▶ _Try it_
Copy verbatim the block of lines in the entries below whose first line contains "Powder Coated finish to stand up to elements" and whose last line contains "cam: always on.". Leave out all other lines.

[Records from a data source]

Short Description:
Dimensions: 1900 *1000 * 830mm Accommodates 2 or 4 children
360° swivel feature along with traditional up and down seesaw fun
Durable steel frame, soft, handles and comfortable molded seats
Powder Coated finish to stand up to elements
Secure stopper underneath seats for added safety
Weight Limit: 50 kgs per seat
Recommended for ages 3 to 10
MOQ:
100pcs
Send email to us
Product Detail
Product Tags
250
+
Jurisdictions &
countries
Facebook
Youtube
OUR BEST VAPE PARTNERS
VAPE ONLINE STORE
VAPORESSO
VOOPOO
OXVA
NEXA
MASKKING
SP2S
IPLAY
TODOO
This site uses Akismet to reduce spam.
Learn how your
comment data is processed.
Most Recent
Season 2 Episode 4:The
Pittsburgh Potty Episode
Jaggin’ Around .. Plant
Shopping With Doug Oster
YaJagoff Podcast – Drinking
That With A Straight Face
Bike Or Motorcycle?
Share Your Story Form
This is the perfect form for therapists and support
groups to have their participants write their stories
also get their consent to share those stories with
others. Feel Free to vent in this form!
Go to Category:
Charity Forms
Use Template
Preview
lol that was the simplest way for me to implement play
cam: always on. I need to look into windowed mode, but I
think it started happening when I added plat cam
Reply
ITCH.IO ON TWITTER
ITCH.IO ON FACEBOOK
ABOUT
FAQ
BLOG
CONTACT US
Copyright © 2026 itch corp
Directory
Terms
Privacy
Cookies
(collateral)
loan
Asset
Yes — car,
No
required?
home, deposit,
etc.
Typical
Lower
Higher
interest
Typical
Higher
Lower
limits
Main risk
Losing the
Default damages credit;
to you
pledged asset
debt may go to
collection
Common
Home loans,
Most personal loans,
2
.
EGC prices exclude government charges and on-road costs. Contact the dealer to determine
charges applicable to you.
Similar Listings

--

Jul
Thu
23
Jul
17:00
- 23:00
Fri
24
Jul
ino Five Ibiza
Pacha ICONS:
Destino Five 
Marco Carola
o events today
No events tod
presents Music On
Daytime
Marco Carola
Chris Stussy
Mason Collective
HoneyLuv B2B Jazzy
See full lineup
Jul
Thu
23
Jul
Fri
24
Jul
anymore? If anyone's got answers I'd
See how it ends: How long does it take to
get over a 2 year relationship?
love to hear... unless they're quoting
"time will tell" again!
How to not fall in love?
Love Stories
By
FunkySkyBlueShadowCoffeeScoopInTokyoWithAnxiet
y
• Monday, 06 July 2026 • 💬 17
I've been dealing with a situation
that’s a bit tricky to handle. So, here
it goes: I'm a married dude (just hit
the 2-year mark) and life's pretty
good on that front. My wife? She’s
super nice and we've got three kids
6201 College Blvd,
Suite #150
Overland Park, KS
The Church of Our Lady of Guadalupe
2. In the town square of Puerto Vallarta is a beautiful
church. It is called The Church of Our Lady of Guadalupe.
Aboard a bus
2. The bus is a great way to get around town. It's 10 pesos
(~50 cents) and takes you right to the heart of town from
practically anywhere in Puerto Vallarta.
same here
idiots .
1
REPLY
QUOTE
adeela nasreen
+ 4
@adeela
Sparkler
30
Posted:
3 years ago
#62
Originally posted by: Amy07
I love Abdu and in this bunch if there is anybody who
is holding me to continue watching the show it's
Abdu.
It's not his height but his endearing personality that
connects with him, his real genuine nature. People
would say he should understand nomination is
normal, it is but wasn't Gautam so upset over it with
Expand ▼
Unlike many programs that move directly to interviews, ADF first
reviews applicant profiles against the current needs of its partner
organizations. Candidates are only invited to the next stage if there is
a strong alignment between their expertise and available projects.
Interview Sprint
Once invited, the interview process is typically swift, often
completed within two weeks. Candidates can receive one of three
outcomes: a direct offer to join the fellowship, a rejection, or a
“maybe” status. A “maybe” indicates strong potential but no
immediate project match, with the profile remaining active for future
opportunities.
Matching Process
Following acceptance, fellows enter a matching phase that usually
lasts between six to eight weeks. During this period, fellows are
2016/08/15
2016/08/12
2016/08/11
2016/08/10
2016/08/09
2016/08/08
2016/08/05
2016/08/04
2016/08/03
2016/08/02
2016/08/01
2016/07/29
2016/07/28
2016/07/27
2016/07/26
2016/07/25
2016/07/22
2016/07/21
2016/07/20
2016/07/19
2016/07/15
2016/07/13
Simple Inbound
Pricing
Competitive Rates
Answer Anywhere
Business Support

...

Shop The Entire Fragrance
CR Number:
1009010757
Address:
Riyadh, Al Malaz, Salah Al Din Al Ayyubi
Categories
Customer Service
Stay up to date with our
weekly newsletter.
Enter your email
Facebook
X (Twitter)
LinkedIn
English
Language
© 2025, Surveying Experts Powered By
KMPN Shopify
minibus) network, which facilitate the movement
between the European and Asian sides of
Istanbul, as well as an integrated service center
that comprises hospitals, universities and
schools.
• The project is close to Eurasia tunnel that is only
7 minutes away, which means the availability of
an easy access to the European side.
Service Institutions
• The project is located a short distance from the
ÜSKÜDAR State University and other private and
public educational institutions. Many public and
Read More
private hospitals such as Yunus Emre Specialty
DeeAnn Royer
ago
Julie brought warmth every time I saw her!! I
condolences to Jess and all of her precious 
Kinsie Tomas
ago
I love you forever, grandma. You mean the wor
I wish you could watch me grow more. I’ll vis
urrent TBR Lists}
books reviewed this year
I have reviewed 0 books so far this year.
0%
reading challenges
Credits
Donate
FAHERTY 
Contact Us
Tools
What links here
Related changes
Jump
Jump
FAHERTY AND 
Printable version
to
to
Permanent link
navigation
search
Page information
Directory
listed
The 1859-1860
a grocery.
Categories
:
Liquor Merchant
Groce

▶ _Exercise result_
Powder Coated finish to stand up to elements
Secure stopper underneath seats for added safety
Weight Limit: 50 kgs per seat
Recommended for ages 3 to 10
MOQ:
100pcs
Send email to us
Product Detail
Product Tags
250
+
Jurisdictions &
countries
Facebook
Youtube
OUR BEST VAPE PARTNERS
VAPE ONLINE STORE
VAPORESSO
VOOPOO
OXVA
NEXA
MASKKING
SP2S
IPLAY
TODOO
This site uses Akismet to reduce spam.
Learn how your
comment data is processed.
Most Recent
Season 2 Episode 4:The
Pittsburgh Potty Episode
Jaggin’ Around .. Plant
Shopping With Doug Oster
YaJagoff Podcast – Drinking
That With A Straight Face
Bike Or Motorcycle?
Share Your Story Form
This is the perfect form for therapists and support
groups to have their participants write their stories
also get their consent to share those stories with
others. Feel Free to vent in this form!
Go to Category:
Charity Forms
Use Template
Preview
lol that was the simplest way for me to implement play
cam: always on. I need to look into windowed mode, but I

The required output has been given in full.